Minnie “Boom Boom” Mahoony     I do a lot of different things: I write, I speak, I train. I design websites, brochures, and other print pieces. I organize events and promotions. I keep a home, am raising three teenagers, and lending my time and voice to the pro-medical marijuana movement. My folks’ generation referred to this as “Jack of All Trades.” It was used to describe a person who could do many things at once, but implies Jack (or Jill) does none of them well. And… I guess that makes Jack about average.

     The average Jack (or Jill) doesn’t have the luxury of being a Master these days. The average Jack (or Jill) can’t get by with doing only one thing well. He has to do them ALL well, and not just well, but exceptionally well. I’ve been conditioned to believe if you’re exceptional at what you do, you are to be valued. It pays to be an expert: the more you know about a specific topic, the higher your value—and your paycheck! But I’m finding that’s not as true these days. Employees are assigned a multitude of tasks. A small business owner has to manage all areas of the business–product, service, customers, finances, taxes, industry regulations, etc… One key to success in today’s market is to do as many things possible as well as you can possibly can.

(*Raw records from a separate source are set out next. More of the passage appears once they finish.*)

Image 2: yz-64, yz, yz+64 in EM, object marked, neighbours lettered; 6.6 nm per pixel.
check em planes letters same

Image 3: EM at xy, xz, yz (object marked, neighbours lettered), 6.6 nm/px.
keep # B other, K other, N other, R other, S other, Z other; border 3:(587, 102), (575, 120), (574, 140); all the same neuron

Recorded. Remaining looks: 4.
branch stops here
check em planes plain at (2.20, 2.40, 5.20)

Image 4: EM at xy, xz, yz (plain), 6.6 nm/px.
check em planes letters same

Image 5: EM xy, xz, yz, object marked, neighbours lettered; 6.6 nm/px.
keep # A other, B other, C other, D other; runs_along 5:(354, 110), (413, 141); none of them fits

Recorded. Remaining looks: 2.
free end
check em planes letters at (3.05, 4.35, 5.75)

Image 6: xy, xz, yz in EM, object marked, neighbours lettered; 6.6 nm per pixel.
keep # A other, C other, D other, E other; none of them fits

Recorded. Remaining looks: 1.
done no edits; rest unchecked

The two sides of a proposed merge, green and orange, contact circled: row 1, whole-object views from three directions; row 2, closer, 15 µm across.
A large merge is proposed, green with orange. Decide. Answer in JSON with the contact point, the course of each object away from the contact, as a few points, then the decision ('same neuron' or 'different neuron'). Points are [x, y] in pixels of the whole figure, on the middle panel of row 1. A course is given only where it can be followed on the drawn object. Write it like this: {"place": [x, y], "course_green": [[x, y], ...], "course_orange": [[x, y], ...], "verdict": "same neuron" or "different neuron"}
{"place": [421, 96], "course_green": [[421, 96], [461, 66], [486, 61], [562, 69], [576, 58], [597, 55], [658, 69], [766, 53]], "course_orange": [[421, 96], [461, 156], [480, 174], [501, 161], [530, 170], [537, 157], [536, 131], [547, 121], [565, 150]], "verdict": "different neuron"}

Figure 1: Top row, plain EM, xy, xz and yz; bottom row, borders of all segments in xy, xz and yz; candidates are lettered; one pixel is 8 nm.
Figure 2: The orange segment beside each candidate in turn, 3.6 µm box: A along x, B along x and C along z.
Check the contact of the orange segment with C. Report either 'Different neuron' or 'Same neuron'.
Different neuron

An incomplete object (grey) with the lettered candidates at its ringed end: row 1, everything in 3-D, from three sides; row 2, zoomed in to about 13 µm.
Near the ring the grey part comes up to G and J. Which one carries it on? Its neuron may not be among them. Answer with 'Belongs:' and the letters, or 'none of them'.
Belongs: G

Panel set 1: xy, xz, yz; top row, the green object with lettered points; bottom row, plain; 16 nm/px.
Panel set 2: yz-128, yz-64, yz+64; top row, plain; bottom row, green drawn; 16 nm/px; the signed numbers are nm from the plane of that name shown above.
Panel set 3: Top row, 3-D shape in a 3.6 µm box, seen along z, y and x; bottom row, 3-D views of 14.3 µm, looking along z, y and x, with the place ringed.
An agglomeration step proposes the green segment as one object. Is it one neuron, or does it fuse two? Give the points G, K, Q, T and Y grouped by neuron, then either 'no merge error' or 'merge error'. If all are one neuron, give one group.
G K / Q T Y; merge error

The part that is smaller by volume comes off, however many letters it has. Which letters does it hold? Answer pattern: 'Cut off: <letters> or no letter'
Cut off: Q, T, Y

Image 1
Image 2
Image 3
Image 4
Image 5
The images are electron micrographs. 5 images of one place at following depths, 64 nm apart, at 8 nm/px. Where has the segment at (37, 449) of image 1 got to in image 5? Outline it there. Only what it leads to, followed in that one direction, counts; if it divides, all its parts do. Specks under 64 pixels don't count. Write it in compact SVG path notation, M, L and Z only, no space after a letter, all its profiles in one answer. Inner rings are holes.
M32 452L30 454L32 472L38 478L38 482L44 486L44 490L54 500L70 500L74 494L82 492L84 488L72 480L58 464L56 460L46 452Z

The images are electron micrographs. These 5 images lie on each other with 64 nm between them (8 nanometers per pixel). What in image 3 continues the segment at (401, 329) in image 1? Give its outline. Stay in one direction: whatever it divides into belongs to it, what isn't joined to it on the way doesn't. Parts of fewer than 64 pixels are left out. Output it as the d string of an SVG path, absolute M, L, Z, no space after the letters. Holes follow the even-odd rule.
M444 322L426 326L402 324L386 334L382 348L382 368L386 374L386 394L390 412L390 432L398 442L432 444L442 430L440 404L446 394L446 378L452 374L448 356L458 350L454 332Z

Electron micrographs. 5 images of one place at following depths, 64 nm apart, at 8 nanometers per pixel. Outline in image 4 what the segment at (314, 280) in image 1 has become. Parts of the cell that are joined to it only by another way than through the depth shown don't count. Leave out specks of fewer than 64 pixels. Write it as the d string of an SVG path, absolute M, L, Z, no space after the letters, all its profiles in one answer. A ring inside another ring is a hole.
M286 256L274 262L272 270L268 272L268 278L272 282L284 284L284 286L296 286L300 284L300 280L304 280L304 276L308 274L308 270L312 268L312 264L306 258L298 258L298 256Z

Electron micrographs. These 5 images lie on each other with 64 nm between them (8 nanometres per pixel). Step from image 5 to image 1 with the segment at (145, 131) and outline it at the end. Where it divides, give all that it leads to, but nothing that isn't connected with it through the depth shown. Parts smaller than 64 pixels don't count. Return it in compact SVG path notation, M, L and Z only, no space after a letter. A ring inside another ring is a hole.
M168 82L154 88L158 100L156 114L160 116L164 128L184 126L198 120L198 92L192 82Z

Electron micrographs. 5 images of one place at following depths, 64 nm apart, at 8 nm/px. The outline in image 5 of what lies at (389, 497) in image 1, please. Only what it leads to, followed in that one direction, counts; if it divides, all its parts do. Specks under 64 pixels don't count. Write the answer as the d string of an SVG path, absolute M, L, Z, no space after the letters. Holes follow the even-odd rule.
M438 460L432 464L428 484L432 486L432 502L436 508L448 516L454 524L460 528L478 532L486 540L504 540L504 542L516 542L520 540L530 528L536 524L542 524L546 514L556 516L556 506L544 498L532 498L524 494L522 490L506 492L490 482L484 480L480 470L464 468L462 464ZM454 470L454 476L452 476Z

     There’s no manual or on-line help forum for what’s happening now–unless you count the one being created daily by people living it. (Think Google and Wiki.) And that proves my point percisely. You must know many things, must be good at many things but you can’t wait until you “know it all” to move forward.  I’m learning as I go but I don’t have time to get a Masters or to spend years “mastering” a topic, to learn how to juggle like Minnie “Boom Boom” Mahoony (pictured here). We become Masters by doing–it’s time to dive right in. My folks’ generation call it “Baptism by fire.” Learn the task as you do the task. I call it a typical day in the life of Jack and Jill of all trades.